Laut einer Studie über die vielfältigen Auswirkungen von Besprühungen des Soziologen und
Drogenspezialisten Ricardo Vargas von Acción Andina wurden in Kolumbien zwischen 1992
und 1998 rund 2,5 Millionen Liter Glyphosat über Koka- und Mohnfelder versprüht. Diese
Aktionen kosteten mehr als 53 Millionen Dollar. Für den Krieg gegen die Drogen war
überdies ein beträchtlicher Teil der 625 Millionen Dollar bestimmt, die die USA Kolumbien für
die Nationalpolizei und das Heer in dieser Zeitspanne zur Verfügung stellten. Das Resultat
dieses Einsatzes ist, abgesehen von den ökologischen Schäden im verletzlichen
Ökosystem des Regenwaldes, mehr als blamabel.
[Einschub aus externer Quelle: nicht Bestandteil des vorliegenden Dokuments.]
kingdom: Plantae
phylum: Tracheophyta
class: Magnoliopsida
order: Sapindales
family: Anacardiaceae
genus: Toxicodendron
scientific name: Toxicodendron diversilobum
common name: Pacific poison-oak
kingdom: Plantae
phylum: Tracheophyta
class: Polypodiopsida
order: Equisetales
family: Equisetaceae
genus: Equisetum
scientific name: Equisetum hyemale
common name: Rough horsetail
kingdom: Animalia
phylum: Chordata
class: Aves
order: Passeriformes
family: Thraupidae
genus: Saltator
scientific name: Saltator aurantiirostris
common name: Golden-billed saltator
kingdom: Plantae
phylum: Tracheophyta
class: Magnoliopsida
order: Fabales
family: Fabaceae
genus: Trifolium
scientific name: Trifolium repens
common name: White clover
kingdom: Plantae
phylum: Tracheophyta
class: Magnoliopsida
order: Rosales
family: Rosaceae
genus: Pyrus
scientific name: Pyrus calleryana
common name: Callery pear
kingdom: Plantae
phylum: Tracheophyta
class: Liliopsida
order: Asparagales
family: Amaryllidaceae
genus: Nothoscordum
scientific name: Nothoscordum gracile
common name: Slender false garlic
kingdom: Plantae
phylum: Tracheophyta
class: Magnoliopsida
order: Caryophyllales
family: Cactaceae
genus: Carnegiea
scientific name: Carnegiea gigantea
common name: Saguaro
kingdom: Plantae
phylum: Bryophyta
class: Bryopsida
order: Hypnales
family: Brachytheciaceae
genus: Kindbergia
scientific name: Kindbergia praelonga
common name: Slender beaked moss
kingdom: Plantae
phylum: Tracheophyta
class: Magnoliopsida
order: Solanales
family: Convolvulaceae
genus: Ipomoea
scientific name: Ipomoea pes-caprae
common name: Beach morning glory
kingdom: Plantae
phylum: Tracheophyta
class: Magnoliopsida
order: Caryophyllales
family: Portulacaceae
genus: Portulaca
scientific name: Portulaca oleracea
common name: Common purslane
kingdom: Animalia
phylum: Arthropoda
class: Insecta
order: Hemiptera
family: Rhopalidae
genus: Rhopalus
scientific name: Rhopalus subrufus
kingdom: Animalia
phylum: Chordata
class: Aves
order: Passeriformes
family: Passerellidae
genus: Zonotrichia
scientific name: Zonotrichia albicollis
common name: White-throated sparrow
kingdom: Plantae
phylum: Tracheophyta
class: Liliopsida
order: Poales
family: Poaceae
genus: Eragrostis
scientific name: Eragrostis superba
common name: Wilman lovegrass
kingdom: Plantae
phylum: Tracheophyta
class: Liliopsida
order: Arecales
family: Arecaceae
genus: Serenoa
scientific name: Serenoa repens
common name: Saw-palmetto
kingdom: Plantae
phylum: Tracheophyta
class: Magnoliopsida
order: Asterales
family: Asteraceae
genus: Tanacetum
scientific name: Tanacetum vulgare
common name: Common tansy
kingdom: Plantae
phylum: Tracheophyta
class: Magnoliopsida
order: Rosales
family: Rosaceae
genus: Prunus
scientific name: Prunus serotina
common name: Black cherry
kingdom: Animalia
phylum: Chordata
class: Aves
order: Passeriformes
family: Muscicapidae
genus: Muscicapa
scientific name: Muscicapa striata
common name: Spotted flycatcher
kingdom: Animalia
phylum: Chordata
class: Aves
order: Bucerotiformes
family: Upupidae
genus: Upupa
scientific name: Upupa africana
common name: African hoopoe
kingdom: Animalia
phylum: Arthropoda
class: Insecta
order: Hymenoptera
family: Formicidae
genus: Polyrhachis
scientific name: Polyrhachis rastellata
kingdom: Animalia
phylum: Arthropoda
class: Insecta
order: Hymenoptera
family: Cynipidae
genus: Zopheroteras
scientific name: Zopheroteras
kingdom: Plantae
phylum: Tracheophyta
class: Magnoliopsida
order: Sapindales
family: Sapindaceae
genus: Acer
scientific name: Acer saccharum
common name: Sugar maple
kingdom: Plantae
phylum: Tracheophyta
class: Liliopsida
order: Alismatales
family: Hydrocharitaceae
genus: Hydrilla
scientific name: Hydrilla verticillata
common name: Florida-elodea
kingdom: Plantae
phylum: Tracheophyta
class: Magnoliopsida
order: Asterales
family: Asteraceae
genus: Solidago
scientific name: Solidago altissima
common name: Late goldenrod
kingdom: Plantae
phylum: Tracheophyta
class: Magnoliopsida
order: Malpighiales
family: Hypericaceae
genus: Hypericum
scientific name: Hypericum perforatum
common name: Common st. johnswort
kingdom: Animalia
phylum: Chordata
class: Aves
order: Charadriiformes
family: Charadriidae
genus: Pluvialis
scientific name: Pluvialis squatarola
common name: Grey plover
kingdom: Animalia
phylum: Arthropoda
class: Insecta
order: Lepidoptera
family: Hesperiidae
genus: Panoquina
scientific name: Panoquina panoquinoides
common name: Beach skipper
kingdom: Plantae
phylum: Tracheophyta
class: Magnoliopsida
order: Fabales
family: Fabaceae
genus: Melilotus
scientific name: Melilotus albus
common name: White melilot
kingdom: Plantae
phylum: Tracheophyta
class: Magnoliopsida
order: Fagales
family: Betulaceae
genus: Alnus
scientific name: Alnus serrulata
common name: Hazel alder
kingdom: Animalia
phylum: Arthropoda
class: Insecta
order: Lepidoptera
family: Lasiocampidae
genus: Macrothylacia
Die erwähnte Studie weist für Kolumbien
detailliert nach, dass sich das Koka- Anbaugebiet seit 1992 verdreifacht hat.
Bedenkliche Nebeneffekte
Das Scheitern dieser Strategie ist vor allem darauf zurückzuführen, dass den Zerstörungsaktionen eine Entwicklungsprogramme für die betroffenen Kleinbauernfamilien folgen oder durch die
Regierung zugesagte Projekte ausbleiben. Dies führte schon 1996 zu Massenprotesten in
den Kokaregionen. Anfang März dieses Jahres verschlechterte sich das Klima im
Departement Putumayo deswegen erneut. Eine Delegation, begleitet vom Bischof von
Mocoa, reiste nach Bogotá, um die Einstellung der Besprühungsaktionen zu verlangen und
die schon 1996 zugesagten Entwicklungsprogramme einzufordern.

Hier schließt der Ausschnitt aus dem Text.